→ **課題の指示**:
以下の行のうち、「copyrighted」という語を含むものをすべて、そのまま返すこと。

[収集データ]
########
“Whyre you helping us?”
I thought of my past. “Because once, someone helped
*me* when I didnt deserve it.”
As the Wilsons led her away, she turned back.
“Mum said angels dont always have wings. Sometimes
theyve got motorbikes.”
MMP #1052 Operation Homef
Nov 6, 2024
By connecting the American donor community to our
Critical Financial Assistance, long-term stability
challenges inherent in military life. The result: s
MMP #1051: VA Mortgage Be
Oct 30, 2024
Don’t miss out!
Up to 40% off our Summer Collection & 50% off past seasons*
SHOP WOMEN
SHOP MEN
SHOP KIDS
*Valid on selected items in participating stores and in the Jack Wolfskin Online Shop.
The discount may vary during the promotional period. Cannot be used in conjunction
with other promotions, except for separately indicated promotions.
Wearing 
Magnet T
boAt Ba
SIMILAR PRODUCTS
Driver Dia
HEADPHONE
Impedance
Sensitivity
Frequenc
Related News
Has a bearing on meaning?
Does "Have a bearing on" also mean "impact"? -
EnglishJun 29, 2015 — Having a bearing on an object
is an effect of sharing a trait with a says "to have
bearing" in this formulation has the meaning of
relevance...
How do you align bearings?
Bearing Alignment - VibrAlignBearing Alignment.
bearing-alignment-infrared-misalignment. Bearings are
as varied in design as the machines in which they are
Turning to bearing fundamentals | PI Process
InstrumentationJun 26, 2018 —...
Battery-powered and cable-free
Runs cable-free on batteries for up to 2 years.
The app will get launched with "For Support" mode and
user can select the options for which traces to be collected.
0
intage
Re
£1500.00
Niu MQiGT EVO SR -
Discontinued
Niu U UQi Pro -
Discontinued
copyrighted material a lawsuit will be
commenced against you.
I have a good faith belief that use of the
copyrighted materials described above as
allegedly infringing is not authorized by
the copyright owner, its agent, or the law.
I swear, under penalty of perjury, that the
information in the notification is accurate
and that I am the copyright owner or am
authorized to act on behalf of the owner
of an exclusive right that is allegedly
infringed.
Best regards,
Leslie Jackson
########
→ **回答**:
copyrighted material a lawsuit will be
copyrighted materials described above as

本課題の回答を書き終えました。